A vitória do PSD nas próximas eleições legislativas não é dado adquirido, como parece reinar nas opiniões generalizadas que tem vindo a lume após as europeias. Paulo Rangel já é uma figura de proa e um actor a ter em conta neste partido, mas não ganhou mais que a capitalização dos descontentes do PS, pese embora o seu desempenho excepcional no contacto de rua.
Tem carisma e sabe falar ao povo. Mas não apresentou nenhuma solução, tal como os restantes opositores a Sócrates.
Com efeito, as oposições têm caminho fácil em tempos de crise profunda, porque os governos andam em papos de aranha a atirar no escuro e a adivinhar que rumo seguir. O PS, e Sócrates em particular, têm de mudar se quiserem ganhar. Desde logo tentar apaziguar o lume que arde em muitas corporações, começando com a dos professores do secundário e básico por causa da famigerada avaliação.
Eu começaria por dar razão à contestação e anulava o processo em curso, dizendo mesmo isso e desafiando os sindicatos a apresentarem um modelo. Punha-o à discussão pública na internet. E seria só esperar, porque ante um modelo desenhado pelos sindicatos, o governo actuaria como oposição, pois seria fácil encontrar pontos frágeis, facilitismos e outras excrescências. Depois seria confrontar os partidos da oposição com esse modelo e perguntar se o aprovariam, se fossem governo. Em especial o PSD, forçando-o a vir a terreiro dizer o que pensa.
As obras de regime podem esperar. Não forçaria a sua realização nesta altura, dando razão às dúvidas levantadas e, sobretudo, abandonava o modelo de parcerias público-privadas que só trazem benefícios ao privado e prejuízos ao público, ou seja, ao povo.
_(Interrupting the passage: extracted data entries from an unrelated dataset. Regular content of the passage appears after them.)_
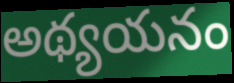
అథ్యయనం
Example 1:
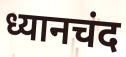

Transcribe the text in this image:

ध्यानचंद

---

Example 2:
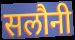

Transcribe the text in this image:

सलौनी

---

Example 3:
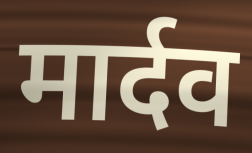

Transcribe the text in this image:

मार्दव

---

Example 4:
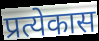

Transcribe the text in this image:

प्रत्येकास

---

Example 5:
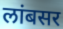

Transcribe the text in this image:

लांबसर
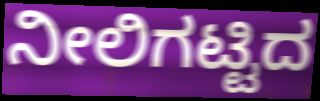
ನೀಲಿಗಟ್ಟಿದ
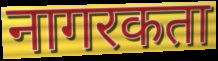
नागरकता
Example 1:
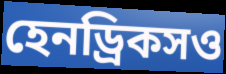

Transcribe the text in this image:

হেনড্রিকসও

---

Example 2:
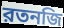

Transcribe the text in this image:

রতনজি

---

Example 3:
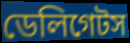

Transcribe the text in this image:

ডেলিগেটস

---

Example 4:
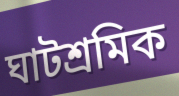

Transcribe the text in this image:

ঘাটশ্রমিক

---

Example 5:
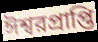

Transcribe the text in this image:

ঈশ্বরপ্রাপ্তি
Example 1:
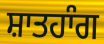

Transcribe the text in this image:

ਸ਼ਾਤਹਾੰਗ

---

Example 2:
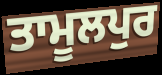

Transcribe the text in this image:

ਤਾਮੂਲਪੁਰ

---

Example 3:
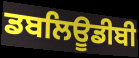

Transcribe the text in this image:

ਡਬਲਿਊਡੀਬੀ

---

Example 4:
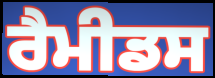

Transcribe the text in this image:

ਰੈਮੀਡਸ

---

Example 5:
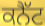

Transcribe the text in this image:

ਕਨੈੱਟ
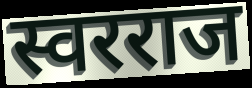
स्वरराज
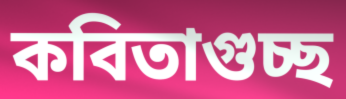
কবিতাগুচ্ছ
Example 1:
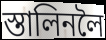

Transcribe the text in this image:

স্তালিনলৈ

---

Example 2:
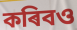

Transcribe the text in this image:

কৰিবও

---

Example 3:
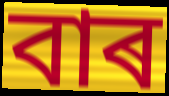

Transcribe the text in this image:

বাৰ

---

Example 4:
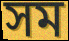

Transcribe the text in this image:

সম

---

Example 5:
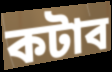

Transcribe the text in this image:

কটাব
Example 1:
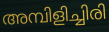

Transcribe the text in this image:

അമ്പിളിച്ചിരി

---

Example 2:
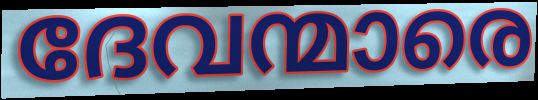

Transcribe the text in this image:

ദേവന്മാരെ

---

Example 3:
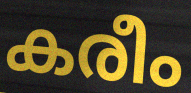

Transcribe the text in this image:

കരീം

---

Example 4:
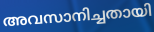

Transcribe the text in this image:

അവസാനിച്ചതായി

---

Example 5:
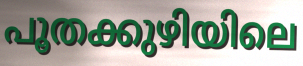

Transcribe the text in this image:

പൂതക്കുഴിയിലെ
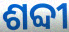
ଶବ୍ଦୀ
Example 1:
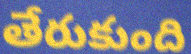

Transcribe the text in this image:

తేరుకుంది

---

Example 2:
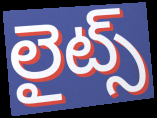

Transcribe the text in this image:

లైట్స్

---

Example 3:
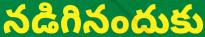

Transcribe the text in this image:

నడిగినందుకు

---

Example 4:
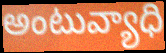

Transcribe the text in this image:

అంటువ్యాధి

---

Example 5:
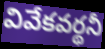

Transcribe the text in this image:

వివేకవర్థనీ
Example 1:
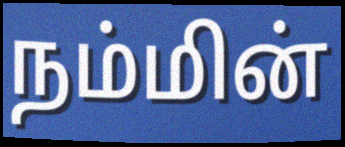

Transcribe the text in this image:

நம்மின்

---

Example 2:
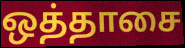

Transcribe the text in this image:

ஒத்தாசை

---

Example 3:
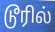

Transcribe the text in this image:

டூரில்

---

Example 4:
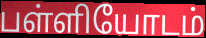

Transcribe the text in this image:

பள்ளியோடம்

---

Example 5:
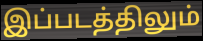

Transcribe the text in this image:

இப்படத்திலும்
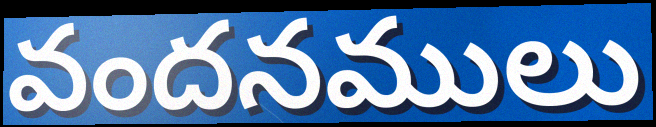
వందనములు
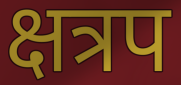
क्षत्रप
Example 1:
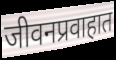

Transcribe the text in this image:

जीवनप्रवाहात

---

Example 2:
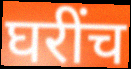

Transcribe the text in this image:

घरींच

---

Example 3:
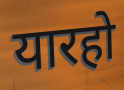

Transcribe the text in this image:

यारहो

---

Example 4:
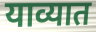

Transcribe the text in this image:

याव्यात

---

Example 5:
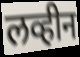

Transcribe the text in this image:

लव्हीन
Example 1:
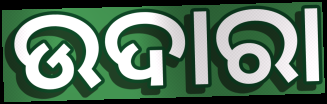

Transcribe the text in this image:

ଉଦାରା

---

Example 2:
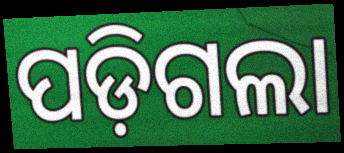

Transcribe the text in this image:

ପଡ଼ିଗଲା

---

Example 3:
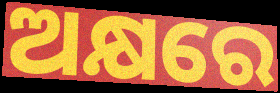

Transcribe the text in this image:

ଅକ୍ଷରେ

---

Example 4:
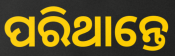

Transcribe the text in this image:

ପରିଥାନ୍ତେ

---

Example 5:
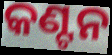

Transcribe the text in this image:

କଣ୍ଟନ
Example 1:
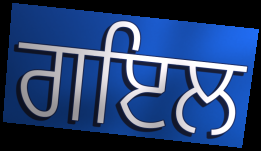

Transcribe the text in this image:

ਗਇਲ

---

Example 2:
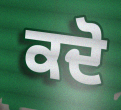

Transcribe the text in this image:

ਕਦੋ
A Inglaterra, que as inventou, já as abandonou pelos enormes prejuízos. Porque havemos de ser retrógrados? Há muito que contesto estas parcerias nebulosas e indecentes por razões óbvias. O Estado consegue financiamentos internacionais em melhores condições que qualquer privado, que as descontaria na parceria (o povo a pagar mais).
Depois de lançar o concurso para a construção ao melhor preço, lançaria a concessão nas melhores condições de oferta, em que o Estado garantiria as rendas para pagar os financiamentos alavancados, sem custos adicionais para o orçamento de estado e sem onerar o povo.
Com a redefinição destas estratégias retirava combustível e esvaziava argumentos dos opositores. Sócrates não se pode importar que a oposição reivindique vitória nesta redefinição, porque a vitória é de quem decide e não de quem berra. Deve, isso sim, exigir-lhes definição de políticas para os transportes e de construção das redes ferroviárias e aeroportuárias e respectivos modelos de financiamento. Tal com que políticas para a educação e para a saúde preconizam, mas objectivamente (como e com que meios).
Daria tempo ao governo para dedicação às questões do imediato e que são corrosivas, como é o caso do desemprego. Lançar obras de requalificação do património do Estado que está abandonado e degradado. Apoiar empresas micro e pequenas que garantam postos de trabalho. Dedicar tempo a fortalecer os sectores de ponta que ainda emergem desta crise. Isto tem de ser agilizado, sem cair em facilitismos e manobras escuras. Dar liberdade a quem decide, exigindo mais responsabilidade.
Sócrates ou rompe com os que o incitam a caminhar em frente (a sua corte de vassalos), mesmo que a direcção seja o abismo, ou terá de enfrentar os adversários internos que emergirão da penumbra para saciar o sangue dos moribundos.
Sócrates estará liquidado nas próximas eleições se não mudar, quando pode fazê-lo. Nem tudo o que fez está errado. Tentou mudar algumas coisas que ninguém teve coragem de mexer, só que exagerou na dose e especialmente na forma. Deve tentar resgatar o que de melhor se fez e se perdeu nas brumas das trapalhadas que as ofuscaram.
A oposição não debitou uma única ideia concreta para sair da crise. São medidas assistencialistas básicas semelhantes a esmolas que se esfumaçam à primeira brisa.
Sócrates tem de ouvir gente que não pensa necessariamente como ele em muitas questões, para que tenha mais argumentos para tomar as decisões acertadas. Não pode ostracizar valores que estão na sociedade prontos para exercer a cidadania exigida a todos os portugueses.